Es Baluard Museu d’Art Modern i Contemporani de Palma is located within the perimeter of the Sant Pere bastion, part of the Renaissance wall that surrounded the city of Palma until the beginning of the 20th Century. The defensive bastion was built in the last quarter of the 16th century. The ancient mediaeval walls were strengthened with new structures under the supervision of the Italian engineer Giacomo Palearo Fratí n. His plans were in keeping with the new defensive needs of the period and created an area protected by bastions linked by stretches of wall. The Sant Pere Bastion is particularly interesting for its considerable and strategic position; it was even home to one of the most prestigious artillery schools in Europe.
Various alterations have been made to the Sant Pere Bastion over the centuries. In 1646, under the mandate of Vicenç Mut (appointed engineer and sergeant major of the fortification in 1638), the height of the Santa Catalina Bastion was modified to bring it into line with the Moranta and El Sitjar bastions and link them via the wall. It took on its present-day appearance during the 18th century. In 1952, after more than three hundred years of service, the Sant Pere Bastion finally relinquished it military function. Some years later, it passed into private hands. The new owners had plans to redevelop the whole area and in 1963 they tried to blow up the wall with strategically placed slaked lime bombs, with which they managed to demolish a large part of the western curtain wall of the bastion. The citizens of Palma did not remain impassive in the face of this destruction and their reaction accelerated the declaration of the bastion as an historical-artistic monument, with the state planning its immediate reconstruction in 1965.
After this incident the land was classified for public use and expropriated at the end of 1980s. Without a specific use, the bastion was completely abandoned and fell into a state of disrepair until 1997 when the land was ceded to Palma City Council to build Es Baluard Museum of Modern and Contemporary Art, Palma. The centre was opened on 30 January 2004.
This fresh water reservoir was completed in the 1640s. It has a classical rectangular ground plan of 353 square metres, a lowered barrel-vault roof and openings for ventilation. Following its restoration we can see the different building techniques applied to its walls, one of which is the very ancient fish bone method.

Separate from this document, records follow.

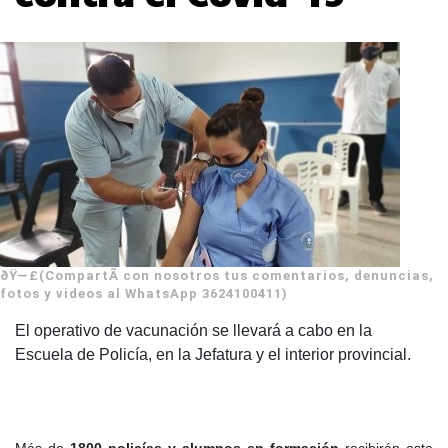
ðŸ—£(CompartÃ­ con nosotros tus comentarios, denuncias,
fotos y videos al WhatsApp 3624100411)
El operativo de vacunación se llevará a cabo en la
Escuela de Policía, en la Jefatura y el interior provincial.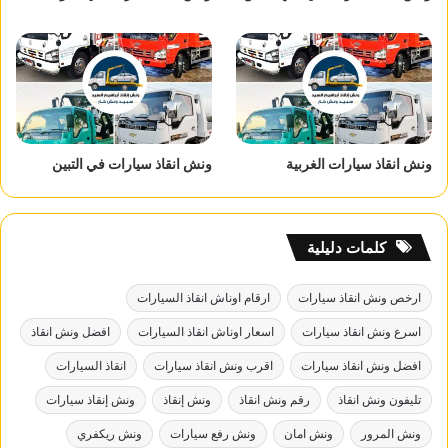
ونش انقاذ سيارات الغربية
ونش انقاذ سيارات في التبين
كلمات دليلية
ارخص ونش انقاذ سيارات
ارقام اوناش انقاذ السيارات
اسرع ونش انقاذ سيارات
اسعار اوناش انقاذ السيارات
افضل ونش انقاذ
افضل ونش انقاذ سيارات
اقرب ونش انقاذ سيارات
انقاذ السيارات
تليفون ونش انقاذ
رقم ونش انقاذ
ونش إنقاذ
ونش إنقاذ سيارات
ونش المرور
ونش امان
ونش رفع سيارات
ونش ريكفري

It supplied fresh water to the whole Puig de Sant Pere quarter, as well as to all the ships that docked in the harbour. The water came from the La Vila spring near Esporles, entered the city through the Santa Margalida gate and was channelled to the reservoir through a conduit-aqueduct that passed through the Moranta market gardens and orchards, now the area of Bonaire Street. After the bastion had fallen into disuse it became a dump for animal manure. When the museum was built, this marvellous area was rediscovered and restored for use as part of the exhibition area.
Since its inauguration, it has been given multiple uses: it is offered to contemporary artists as a setting for their installations, it houses temporary exhibitions and, thanks to its magnificent acoustics, it is an ideal setting for shows and concerts.